Аньолек смутился. Он снял шапку с четырехугольным верхом и сделал круговой поклон, поблескивая светлыми волосами.
– Представляю милостивым панам, – возгласил Одрын, – пан Аньолек, органист сестер урсулинок. Играет, как истинный ангел [23]23
аньолек – ангелочек (польск.)
[Закрыть]. Садитесь, любезный пан Аньолек.
Аньолек стал извиняться:
– Нет, нет, мне некогда. Я еще должен два хора повторить.
– Садитесь и выпейте с нами, – закричал Володкович, радуясь, что появление нового человека прервало неприятный для него разговор.
Казюк, подходя, от стойки к столу с кувшином и стаканами, наклонился к органисту.
– Садись, – сказал он, – стакан меда тебе не повредит.
Аньолек сел и, сразу же обернувшись к своему соседу, которым оказался пан Пионтковский, начал быстро и подробно рассказывать, сколько у него хлопот из-за того, что старухе Урбанке не под силу раздувать мехи. Пан Пионтковский вежливо слушал, но вскоре очередная волна хмеля захлестнула его так крепко, что он уже ничего не понимал в речах органиста. Пана Аньолека это, правда, нисколько не смущало.
– Стало быть, это ты играешь нашим сестрицам плясовую? – крикнул Володкович, хлопая его по плечу. – Ничего, славный у них музыкант. Твое здоровье! – И он поднял стакан с медом.
– А, да что мне их пляски! – с досадой ответил органист, пожав плечами, но мед выпил. – Беда в том, – продолжал он, – что часть труб испортилась, а денег на починку не дают. Все высокие регистры прохудились, пищат, как эти самые монахини, не в обиду им будь сказано, а мать Иоанна говорит, что денег нет, монастырь, мол, бедный.

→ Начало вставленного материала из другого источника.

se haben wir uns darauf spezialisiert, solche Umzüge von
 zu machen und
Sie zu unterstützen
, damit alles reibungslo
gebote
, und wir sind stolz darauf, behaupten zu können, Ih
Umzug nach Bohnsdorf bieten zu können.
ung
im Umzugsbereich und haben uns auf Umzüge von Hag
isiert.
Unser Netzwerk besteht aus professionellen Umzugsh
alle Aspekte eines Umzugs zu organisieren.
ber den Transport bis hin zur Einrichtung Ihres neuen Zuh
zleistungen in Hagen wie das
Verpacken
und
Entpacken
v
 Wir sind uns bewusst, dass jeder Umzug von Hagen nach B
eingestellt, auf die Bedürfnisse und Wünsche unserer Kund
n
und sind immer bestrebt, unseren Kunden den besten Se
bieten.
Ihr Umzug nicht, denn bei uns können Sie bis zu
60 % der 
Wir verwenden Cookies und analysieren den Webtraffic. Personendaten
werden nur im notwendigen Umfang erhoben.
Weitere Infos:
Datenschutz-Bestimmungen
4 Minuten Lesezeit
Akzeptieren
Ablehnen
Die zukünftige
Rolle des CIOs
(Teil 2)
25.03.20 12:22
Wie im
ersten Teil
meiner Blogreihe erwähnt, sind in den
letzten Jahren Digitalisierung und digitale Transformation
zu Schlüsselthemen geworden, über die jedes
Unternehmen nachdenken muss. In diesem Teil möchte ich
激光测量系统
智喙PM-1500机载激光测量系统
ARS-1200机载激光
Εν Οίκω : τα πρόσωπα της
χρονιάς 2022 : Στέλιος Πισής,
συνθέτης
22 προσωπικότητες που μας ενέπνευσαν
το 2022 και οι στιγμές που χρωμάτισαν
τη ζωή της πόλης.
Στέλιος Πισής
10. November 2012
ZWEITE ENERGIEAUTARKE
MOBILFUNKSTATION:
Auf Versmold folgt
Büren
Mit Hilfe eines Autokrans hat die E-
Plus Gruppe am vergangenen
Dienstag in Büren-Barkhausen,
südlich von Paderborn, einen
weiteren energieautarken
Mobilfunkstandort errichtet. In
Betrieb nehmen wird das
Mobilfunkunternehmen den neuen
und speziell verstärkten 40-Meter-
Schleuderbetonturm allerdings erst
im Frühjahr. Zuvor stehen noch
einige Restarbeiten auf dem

– Вестимо, бедный, – пробасил Одрын. – Разве кто-нибудь такому монастырю что даст? Дьяволу угождать?
– Э, иной раз и дьяволу надо свечку поставить, – вскричал Володкович, не переставая стрелять глазами в сторону стойки.
– Да на мой орган еще хватило бы! – вздохнул пан Аньолек и выпил второй стакан меда.
Казюк, наклонясь к нему, сказал:
– Первый я сам тебе предложил, второй прощаю, но трех уже будет достаточно. Опять напьешься!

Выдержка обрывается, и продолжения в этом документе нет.